Gore John L, Litwin Mark S
VA Greater Los Angeles Healthcare System, Los Angeles, CA, USA.
World J Urol. 2009 Feb;27(1):45-50. doi: 10.1007/s00345-008-0348-y. Epub 2008 Nov 20.
Quality-of-care indicators have not yet been defined for patients with bladder cancer. Nonetheless, certain aspects of bladder cancer care can be evaluated to quantify the quality of care delivered. We sought to determine trends in continent urinary diversion to evaluate the adoption of this more optimal reconstruction.
Subjects who underwent radical cystectomy for a primary diagnosis of bladder cancer were identified from the Healthcare Cost and Utilization Project Nationwide Inpatient Sample. We identified covariates independently associated with utilization of continent urinary diversion after radical cystectomy using multivariate logistic regression modeling. We then examined trends in diversion type based on patient and hospital characteristics and examined the impact of hospital volume on use of continent reconstruction.
Our weighted sample included 5,075 subjects (14.3%) who underwent continent urinary diversion and 30,295 subjects (85.7%) who underwent an ileal conduit.

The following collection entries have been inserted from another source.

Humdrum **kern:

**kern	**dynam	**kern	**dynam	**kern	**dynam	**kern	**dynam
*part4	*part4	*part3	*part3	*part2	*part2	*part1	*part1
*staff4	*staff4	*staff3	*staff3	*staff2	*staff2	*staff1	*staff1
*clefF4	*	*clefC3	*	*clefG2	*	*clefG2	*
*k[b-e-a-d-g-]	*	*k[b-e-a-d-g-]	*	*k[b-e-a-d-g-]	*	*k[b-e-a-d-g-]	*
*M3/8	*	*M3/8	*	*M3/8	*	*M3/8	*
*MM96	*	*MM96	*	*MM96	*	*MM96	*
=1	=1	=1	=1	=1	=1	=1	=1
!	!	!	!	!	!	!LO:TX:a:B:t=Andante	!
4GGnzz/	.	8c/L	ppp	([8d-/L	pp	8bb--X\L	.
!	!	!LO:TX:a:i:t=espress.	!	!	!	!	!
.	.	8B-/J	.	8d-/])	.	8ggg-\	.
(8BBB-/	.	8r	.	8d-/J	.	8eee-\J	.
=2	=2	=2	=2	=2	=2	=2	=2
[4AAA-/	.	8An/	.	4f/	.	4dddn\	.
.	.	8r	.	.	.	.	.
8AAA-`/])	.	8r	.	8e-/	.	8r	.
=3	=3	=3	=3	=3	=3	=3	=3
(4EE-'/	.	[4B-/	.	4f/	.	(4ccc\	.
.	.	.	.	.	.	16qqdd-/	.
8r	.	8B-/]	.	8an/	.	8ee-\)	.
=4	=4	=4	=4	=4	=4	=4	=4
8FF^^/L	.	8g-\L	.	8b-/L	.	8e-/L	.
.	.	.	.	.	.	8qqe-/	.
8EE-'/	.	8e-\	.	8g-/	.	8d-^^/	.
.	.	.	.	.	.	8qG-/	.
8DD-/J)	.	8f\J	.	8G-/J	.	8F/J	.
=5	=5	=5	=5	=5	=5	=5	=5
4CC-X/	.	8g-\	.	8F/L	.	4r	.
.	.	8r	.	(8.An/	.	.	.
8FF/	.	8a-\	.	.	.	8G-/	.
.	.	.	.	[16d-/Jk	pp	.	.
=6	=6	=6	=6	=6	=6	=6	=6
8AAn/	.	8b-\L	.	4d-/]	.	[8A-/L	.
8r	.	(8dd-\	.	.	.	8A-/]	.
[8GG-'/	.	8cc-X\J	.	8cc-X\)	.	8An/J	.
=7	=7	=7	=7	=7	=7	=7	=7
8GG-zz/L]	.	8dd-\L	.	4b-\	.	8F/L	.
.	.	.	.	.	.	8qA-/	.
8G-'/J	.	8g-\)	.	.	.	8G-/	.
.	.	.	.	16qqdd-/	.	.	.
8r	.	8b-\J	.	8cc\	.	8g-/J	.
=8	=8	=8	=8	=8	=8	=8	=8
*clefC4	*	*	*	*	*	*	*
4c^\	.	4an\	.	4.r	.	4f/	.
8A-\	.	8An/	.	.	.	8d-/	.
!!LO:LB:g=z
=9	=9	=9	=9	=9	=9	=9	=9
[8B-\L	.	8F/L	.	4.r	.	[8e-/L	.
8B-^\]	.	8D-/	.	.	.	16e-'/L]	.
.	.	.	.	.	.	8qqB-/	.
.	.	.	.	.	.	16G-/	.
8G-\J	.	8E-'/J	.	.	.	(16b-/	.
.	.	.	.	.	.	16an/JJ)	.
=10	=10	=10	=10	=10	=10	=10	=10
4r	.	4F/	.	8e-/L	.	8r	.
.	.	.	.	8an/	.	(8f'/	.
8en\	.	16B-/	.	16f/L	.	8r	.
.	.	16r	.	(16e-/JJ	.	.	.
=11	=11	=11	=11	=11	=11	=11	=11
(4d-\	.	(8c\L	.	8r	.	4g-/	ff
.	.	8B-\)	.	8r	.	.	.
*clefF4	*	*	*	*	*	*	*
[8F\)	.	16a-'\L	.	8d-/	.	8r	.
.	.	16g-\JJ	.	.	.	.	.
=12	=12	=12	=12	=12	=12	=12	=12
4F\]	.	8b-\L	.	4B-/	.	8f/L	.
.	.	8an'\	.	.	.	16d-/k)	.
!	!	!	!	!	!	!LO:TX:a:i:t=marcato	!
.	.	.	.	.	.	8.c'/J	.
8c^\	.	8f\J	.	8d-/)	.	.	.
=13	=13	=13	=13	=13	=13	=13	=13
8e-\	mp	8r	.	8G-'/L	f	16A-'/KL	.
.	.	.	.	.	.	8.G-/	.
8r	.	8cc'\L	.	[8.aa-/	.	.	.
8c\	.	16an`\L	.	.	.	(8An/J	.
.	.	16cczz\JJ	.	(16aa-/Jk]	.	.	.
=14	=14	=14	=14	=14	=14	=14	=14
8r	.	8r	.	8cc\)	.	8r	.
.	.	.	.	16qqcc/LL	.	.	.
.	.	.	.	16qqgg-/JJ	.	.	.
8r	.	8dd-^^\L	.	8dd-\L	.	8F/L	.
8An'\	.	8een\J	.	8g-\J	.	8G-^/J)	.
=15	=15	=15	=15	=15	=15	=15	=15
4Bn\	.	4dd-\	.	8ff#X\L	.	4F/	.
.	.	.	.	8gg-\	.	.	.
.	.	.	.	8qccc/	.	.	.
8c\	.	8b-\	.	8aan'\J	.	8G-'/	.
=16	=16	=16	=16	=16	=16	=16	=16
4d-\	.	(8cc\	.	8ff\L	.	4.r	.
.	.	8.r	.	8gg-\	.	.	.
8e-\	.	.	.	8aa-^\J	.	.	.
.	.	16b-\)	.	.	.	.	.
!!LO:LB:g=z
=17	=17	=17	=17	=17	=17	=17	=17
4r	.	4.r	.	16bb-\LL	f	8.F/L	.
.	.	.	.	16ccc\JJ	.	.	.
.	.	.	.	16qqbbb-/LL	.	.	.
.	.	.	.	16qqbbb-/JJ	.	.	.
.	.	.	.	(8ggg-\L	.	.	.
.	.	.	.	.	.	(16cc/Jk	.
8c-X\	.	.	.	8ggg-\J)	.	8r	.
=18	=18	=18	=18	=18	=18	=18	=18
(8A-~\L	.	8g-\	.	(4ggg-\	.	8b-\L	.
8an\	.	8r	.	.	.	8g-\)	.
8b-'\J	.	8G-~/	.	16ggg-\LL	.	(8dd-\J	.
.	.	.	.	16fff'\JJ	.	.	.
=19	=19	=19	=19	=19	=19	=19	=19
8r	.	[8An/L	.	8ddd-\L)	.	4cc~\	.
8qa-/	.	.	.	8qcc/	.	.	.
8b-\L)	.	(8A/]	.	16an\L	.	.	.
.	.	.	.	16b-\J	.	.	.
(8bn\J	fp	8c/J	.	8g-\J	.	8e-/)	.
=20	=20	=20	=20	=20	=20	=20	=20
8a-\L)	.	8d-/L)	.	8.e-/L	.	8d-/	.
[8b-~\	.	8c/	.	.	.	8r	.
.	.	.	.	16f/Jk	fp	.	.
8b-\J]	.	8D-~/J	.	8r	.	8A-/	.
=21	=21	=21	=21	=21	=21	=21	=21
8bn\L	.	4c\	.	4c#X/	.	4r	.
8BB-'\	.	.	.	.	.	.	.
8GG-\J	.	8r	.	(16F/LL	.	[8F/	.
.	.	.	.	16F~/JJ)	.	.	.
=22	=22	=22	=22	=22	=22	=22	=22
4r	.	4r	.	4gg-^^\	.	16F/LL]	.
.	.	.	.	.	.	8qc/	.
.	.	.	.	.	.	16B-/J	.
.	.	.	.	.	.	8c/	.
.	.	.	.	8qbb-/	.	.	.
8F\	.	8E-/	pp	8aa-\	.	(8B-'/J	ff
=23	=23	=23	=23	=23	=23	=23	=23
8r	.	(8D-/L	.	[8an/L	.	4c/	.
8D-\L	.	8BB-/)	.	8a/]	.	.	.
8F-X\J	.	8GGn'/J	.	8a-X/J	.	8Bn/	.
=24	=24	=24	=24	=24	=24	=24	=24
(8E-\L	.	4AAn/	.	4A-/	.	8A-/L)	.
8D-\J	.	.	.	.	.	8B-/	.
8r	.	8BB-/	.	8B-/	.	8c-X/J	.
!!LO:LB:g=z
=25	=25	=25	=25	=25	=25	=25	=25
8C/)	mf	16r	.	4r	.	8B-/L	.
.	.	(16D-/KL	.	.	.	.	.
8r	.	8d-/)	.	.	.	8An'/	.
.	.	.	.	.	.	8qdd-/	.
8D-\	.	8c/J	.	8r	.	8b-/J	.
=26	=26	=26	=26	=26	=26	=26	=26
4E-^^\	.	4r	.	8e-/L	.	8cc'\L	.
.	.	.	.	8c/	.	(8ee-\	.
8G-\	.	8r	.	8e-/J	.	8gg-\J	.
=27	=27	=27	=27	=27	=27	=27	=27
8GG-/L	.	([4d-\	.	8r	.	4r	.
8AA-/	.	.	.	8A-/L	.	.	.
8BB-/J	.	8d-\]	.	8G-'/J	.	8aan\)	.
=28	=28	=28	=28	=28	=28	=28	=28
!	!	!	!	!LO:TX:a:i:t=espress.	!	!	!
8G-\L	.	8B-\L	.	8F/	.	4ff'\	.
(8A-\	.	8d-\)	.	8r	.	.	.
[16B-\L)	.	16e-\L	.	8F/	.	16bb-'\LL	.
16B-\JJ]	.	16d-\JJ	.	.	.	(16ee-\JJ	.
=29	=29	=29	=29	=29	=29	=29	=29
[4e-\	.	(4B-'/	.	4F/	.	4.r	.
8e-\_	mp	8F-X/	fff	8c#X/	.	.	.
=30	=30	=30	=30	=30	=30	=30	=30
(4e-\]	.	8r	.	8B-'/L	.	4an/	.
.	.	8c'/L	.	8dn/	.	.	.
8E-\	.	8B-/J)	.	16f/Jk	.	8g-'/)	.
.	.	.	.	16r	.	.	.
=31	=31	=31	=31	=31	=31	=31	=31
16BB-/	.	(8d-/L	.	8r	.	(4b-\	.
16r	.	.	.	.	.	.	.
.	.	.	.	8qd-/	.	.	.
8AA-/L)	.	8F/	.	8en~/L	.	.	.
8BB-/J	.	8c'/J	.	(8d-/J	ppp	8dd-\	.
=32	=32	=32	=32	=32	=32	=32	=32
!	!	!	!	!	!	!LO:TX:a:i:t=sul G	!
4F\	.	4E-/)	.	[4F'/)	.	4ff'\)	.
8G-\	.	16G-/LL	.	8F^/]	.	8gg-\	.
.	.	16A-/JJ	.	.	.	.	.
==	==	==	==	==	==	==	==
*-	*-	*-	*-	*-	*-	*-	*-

Independent correlates of continent diversion included younger age, male gender, having private insurance, and undergoing surgery at an urban teaching hospital. Hospitals performing continent diversions on more than 40% of their cystectomies had a yearly cystectomy volume of 0.8 surgeries. Subjects treated at high-volume hospitals trended toward lower rates of comorbid conditions.
We identified substantial disparities in continent diversion which, based on yearly trends, are unlikely to improve in the near future. Continent reconstructions are not the exclusive domain of high-volume cystectomy centers. Yet efforts to increase rates of this complex reconstruction must concentrate on technique dissemination and better definition of the quality-of-life detriments incurred by cystectomy patients.
膀胱癌患者的医疗质量指标尚未明确。尽管如此,膀胱癌护理的某些方面可以进行评估,以量化所提供护理的质量。我们试图确定可控性尿流改道的趋势,以评估这种更优化重建方式的采用情况。
从医疗成本与利用项目全国住院患者样本中识别出因原发性膀胱癌接受根治性膀胱切除术的受试者。我们使用多变量逻辑回归模型确定与根治性膀胱切除术后可控性尿流改道利用情况独立相关的协变量。然后,我们根据患者和医院特征检查了尿流改道类型的趋势,并研究了医院手术量对可控性重建使用情况的影响。
我们的加权样本包括5075名接受可控性尿流改道的受试者(14.3%)和30295名接受回肠膀胱术的受试者(85.7%)。可控性改道的独立相关因素包括年龄较小、男性、拥有私人保险以及在城市教学医院接受手术。对超过40%的膀胱切除术患者进行可控性改道的医院,其每年的膀胱切除术量为0.8例。在高手术量医院接受治疗的受试者合并症发生率有降低趋势。
我们发现可控性改道存在显著差异,根据年度趋势,在近期内不太可能改善。可控性重建并非高手术量膀胱切除中心的专属领域。然而,提高这种复杂重建比例的努力必须集中在技术传播以及更好地界定膀胱切除患者所遭受的生活质量损害方面。